Namun, rupanya bayangan Witro tentang Kunji itu salah besar. Anak pendiam itu, biar kakinya telah tiada, tapi senyumnya terbit bagai matahari di musim panas, wajahnya cerah bagai purnama tanggal lima belas. Dia menatap Witro dengan mata berbinar.
“Mengapa, Kunji? Mengapa kau tak menangis dan membenciku? Bila kudapati seekor burung yang kehilangan sayapnya, mungkin aku akan melihat titik air di kedua mata burung itu.” Witro bertanya heran, matanya panas.

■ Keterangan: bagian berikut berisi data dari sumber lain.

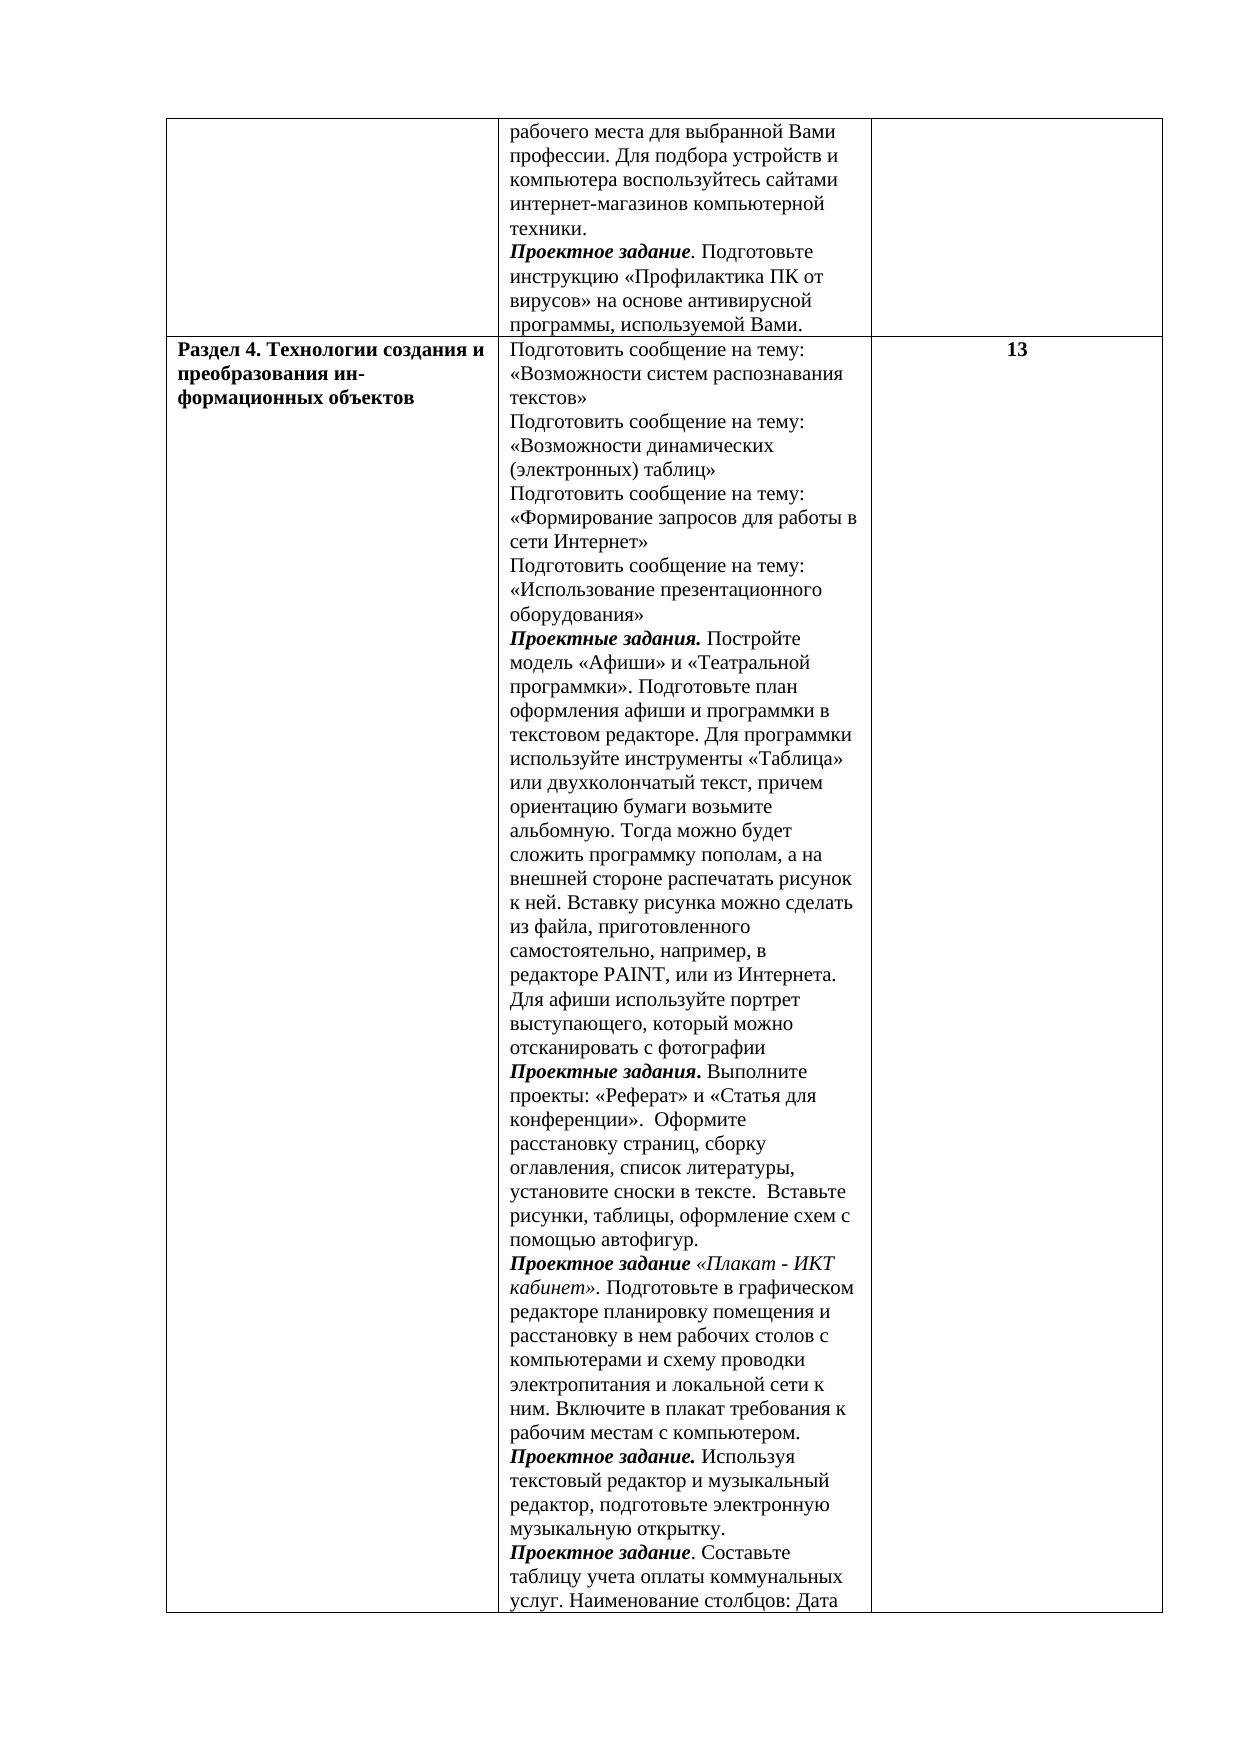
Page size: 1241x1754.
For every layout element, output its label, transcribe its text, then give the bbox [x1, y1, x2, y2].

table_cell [167, 119, 498, 336]
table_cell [499, 119, 871, 336]
table_cell 13 [872, 337, 1162, 1612]
table_cell 6 [872, 119, 1162, 336]
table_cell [499, 337, 871, 1612]
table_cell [167, 337, 498, 1612]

Tidak ada jawaban yang keluar dari mulut Kunji, dia masih menjadi pendiam sebagaimana yang Witro kenal. Hanya jari telunjuk Kunji yang mengarah pada sepasang sepatunya. Hal itu menarik Witro untuk meraih sepasang sepatu itu, lalu memperhatinya lekat-lekat untuk mencari tahu apa yang Kunji maksud. Tampak ujung sepatu itu berlubang sangat besar. Di tepi lubang, bercak-bercak darah begitu kentara. Darah itu bukanlah bagian dari darah Kunji kala sebuah truk menabraknya. Saat terakhir kali berlari, Kunji tak mengenakan sepatunya.
Witro memperhatikan sekali lagi lubang sepatu Kunji. Lubang itu tidak tercipta dari gigi tikus yang menggigitnya dengan rakus, melainkan dari gerusan aspal yang terus-menerus. Dan, setelah sepatu itu berlubang, tentu saja aspal jalan beralih menggerus tungkai Kunji hingga timbul bercak darah.
Witro kembali mengalihkan pandang pada wajah Kunji, senyum paripurna masih terpancar dari sana.
“Aku tidak akan sakit lagi,” lirih Kunji tanpa mengendurkan senyumnya.
Dada Witro berguncang hebat. Dia memeluk tubuh Kunji erat. ***
*EVA ANASTIAN, lahir 6 Juni 2002. Tinggal di sebuah desa di lereng Gunung Sumbing.